Ha ha. None of those things are still in the book! Well, maybe the Chinese swords . . . sort of.
So, did I go back to that poor, tortuous sci-fi book, or abandon it right then and there? Well . . . actually, I followed my own rule of not being seduced by "the slutty new idea" and I kept slogging at the sci-fi book! I behaved. Well, I am here to tell you that behaving is not always for the best! I finished a draft of that sci-fi, and I never even read it. I tacked that "the end" on with the sound of a door slamming, and I have NEVER read that manuscript! It was misery to write, and I'm sure it would be misery to read! Did I learn a lesson? I don't know. But getting back to the blue-haired girl book was like . . . getting out of jail? Maybe a little. The timing was perfect: I had a beach weekend writing retreat set up with a couple of friends (this was early in my pregnancy with Clementine), and on the first day of the retreat I wrote the first chapter of "Daughter." (That is now Chapter 13, by the way), and I haven't looked back.

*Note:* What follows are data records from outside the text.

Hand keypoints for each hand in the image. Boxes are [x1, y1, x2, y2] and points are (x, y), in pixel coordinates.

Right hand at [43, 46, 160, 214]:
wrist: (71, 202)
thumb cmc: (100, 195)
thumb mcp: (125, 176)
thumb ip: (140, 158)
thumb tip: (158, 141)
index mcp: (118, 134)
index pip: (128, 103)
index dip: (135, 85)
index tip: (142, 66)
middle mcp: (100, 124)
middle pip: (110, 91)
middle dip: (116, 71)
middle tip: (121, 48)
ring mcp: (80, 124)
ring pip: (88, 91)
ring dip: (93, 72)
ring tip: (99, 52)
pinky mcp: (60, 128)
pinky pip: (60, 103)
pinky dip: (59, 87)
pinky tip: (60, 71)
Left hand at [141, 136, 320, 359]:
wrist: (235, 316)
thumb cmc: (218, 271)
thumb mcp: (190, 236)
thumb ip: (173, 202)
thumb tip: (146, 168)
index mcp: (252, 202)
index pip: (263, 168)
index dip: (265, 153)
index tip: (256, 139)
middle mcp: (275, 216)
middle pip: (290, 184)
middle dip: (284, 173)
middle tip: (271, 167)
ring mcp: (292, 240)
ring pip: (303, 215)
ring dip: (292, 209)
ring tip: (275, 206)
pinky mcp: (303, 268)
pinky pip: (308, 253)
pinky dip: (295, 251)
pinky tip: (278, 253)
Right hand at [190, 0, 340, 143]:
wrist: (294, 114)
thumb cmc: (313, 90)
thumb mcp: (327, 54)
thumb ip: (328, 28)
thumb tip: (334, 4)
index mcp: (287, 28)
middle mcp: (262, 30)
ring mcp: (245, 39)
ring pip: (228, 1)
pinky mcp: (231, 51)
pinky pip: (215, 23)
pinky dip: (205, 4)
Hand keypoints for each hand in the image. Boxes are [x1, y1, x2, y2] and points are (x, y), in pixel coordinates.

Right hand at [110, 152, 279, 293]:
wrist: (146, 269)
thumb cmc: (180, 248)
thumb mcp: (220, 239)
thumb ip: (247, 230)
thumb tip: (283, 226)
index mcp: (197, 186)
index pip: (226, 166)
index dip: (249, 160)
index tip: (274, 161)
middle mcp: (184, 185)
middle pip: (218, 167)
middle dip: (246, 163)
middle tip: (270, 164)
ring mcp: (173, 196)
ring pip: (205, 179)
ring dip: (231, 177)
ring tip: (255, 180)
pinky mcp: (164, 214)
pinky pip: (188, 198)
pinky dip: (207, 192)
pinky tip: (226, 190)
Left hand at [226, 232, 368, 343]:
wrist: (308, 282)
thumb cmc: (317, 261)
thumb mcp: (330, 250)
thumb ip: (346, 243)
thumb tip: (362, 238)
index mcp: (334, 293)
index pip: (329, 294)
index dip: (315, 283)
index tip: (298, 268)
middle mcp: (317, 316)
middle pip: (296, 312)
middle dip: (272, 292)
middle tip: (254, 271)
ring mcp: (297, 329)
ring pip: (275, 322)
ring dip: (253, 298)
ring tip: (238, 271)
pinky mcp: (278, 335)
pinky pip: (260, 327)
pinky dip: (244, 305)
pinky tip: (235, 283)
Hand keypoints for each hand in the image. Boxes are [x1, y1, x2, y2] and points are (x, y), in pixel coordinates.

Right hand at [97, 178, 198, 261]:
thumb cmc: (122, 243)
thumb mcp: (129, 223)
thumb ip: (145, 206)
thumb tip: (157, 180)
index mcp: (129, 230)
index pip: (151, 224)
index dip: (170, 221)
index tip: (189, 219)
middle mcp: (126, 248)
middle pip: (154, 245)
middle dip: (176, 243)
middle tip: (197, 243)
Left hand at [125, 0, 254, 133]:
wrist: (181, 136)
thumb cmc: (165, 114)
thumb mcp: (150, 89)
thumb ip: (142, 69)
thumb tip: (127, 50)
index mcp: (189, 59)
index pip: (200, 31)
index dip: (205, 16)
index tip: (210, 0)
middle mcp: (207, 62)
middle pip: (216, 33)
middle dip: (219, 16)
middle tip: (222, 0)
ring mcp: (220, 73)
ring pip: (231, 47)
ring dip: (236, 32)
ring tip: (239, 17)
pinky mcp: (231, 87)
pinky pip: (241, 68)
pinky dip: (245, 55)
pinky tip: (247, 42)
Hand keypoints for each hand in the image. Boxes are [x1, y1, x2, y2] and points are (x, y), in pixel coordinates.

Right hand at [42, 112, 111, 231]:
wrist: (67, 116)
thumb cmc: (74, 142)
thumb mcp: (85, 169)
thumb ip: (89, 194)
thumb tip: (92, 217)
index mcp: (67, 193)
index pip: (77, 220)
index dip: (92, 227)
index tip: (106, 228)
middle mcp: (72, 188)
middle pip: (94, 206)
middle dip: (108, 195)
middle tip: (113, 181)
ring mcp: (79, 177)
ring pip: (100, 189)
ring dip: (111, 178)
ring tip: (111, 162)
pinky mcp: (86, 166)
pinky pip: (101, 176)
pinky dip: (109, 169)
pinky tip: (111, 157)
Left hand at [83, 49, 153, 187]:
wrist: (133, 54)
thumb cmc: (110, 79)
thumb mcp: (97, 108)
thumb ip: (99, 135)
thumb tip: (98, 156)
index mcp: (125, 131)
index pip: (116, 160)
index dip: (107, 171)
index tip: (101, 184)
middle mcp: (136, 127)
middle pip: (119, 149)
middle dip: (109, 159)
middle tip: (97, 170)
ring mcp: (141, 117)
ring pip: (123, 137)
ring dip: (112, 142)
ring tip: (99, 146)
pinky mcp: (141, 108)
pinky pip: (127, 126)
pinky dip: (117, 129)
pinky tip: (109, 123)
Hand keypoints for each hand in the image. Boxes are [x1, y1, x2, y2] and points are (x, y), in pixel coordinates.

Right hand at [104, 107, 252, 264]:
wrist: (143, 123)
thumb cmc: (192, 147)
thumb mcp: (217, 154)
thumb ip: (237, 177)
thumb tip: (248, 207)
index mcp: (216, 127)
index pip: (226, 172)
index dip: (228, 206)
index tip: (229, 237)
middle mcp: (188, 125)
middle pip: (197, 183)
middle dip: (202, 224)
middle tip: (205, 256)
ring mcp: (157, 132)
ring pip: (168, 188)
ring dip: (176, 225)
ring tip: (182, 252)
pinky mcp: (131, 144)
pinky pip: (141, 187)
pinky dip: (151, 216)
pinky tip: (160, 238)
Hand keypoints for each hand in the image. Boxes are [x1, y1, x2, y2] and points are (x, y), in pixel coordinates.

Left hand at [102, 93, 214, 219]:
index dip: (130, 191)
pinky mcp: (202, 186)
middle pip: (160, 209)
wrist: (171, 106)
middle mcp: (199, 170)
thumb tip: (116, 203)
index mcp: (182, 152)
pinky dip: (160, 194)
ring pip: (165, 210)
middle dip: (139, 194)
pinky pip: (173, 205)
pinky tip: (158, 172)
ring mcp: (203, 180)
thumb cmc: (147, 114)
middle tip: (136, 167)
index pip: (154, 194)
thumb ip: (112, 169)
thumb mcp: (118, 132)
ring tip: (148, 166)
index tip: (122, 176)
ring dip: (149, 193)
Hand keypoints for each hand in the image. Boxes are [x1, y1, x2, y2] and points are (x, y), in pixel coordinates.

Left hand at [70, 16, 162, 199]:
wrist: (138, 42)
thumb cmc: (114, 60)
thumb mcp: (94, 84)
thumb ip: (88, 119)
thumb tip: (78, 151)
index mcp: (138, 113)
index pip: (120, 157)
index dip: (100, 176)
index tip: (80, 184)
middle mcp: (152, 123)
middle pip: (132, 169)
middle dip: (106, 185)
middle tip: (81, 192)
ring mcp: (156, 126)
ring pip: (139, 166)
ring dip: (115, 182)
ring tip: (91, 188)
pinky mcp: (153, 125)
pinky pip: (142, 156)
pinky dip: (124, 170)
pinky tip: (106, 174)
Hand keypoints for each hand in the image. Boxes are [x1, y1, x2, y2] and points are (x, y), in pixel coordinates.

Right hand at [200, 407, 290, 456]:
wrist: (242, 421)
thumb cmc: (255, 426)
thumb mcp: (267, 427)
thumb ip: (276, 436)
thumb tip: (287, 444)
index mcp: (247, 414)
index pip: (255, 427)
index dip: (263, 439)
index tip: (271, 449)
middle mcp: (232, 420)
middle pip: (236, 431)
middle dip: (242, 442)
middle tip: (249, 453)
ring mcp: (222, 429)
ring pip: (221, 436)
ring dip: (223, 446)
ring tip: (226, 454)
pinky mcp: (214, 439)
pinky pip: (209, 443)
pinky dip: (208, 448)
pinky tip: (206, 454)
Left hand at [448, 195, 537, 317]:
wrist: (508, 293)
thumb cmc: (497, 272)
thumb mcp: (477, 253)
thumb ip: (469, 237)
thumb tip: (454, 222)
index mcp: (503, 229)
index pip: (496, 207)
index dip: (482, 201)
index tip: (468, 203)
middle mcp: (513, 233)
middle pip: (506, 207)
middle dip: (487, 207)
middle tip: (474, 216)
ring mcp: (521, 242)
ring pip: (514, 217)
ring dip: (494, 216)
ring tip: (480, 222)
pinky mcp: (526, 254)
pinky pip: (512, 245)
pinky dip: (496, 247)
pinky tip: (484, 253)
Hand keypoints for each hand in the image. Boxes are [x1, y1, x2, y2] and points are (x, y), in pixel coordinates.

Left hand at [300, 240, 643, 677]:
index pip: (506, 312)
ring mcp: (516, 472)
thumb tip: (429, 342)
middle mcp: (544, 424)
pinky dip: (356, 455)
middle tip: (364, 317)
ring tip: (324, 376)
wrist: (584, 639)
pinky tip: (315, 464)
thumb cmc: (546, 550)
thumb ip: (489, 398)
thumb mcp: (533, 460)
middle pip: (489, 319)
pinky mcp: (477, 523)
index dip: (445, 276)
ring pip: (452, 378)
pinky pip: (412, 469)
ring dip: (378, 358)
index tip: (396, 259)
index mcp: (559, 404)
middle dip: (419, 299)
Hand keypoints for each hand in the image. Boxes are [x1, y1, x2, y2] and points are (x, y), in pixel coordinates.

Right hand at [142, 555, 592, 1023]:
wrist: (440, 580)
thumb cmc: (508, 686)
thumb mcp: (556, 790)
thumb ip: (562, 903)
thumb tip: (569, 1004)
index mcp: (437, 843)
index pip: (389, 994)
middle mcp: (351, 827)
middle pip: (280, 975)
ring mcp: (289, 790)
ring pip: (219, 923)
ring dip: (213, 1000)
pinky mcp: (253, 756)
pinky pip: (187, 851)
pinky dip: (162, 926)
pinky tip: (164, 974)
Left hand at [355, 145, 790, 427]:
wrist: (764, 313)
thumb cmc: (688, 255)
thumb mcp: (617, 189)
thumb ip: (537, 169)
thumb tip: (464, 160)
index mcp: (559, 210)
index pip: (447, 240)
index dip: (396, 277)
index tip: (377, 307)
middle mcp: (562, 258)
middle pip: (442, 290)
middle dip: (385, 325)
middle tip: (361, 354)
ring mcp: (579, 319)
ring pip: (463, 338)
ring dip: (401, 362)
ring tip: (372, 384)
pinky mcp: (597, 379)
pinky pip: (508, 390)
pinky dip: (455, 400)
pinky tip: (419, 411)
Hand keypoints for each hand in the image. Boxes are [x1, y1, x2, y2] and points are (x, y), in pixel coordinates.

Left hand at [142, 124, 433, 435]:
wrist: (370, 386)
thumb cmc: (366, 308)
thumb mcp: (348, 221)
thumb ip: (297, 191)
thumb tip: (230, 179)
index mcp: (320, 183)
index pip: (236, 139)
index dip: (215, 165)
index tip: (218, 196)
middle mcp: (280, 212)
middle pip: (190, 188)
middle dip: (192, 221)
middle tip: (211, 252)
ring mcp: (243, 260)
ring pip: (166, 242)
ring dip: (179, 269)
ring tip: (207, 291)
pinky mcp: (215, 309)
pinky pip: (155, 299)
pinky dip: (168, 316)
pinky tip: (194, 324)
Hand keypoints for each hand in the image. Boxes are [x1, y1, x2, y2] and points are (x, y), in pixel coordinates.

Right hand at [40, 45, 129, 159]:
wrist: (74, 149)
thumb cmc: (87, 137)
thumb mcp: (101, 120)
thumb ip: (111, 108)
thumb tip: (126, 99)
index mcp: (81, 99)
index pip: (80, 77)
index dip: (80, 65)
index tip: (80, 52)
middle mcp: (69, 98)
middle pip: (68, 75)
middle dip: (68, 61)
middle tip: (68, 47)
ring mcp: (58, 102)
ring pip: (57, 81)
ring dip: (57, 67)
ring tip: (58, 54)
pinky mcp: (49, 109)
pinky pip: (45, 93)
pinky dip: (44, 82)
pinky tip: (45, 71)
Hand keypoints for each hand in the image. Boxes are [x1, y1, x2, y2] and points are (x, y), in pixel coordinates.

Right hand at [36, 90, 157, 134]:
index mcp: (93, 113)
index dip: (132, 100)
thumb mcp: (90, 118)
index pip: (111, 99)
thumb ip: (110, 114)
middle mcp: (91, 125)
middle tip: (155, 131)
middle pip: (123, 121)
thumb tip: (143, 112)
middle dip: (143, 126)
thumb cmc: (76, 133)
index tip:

I have only taken long, long pauses. Ha ha. I found pregnancy delightful and distracting, and then there were those newborn months. They may also, er, ahem, have been another book written in the interim. (What? What are you looking at? )
So that's the history of this book so far, and I'm am SO THRILLED about where it stands now, in the amazing, creative hands of the team at Little, Brown, who have knocked my socks off from the first moment of the auction. This is my writer's life fairy tale, with the caveat that in the fairy tale, the writing part is easier! And this book is STILL deeply, deeply fun, but of course it is work too. I have many notebook pages of roads not taken with this idea, which at every moment is sending off shoots in tantalizing directions, so that I have to be a ruthless gardener and prune and snip and cull. (Me and my mixed writing metaphors!)
There's something I talked about in my plotting talk at SCBWI WW recently, and it really should be its own blog post, so perhaps I'll expand upon it in my next post, but it's: the willingness to write scenes in the spirit of discovery, even knowing they might not make it into the book. I have so many discarded scenes, but they all contribute a richness to the plot and characterization, even if it only sneaks in in hints and hues on account of me having made the world of the story real to myself in discarded chapters. More on that later!
So, to sum up: WHOOOOOP! Hurray! Thank you thank you THANK YOU, Little, Brown, and Alvina Ling (my new editor!), as well as my FABULOUS agent, Jane Putch, for some of the most exciting weeks of my professional life! I look to the future with such excitement as the life of this new book unrolls ahead of me.
That said, back to writing!
*re: more Dreamdark books: some day I will finish the series! I am deeply committed to Magpie and crew and feel sick about leaving them in limbo. I will see their story through. It is just not in the cards for the next few years.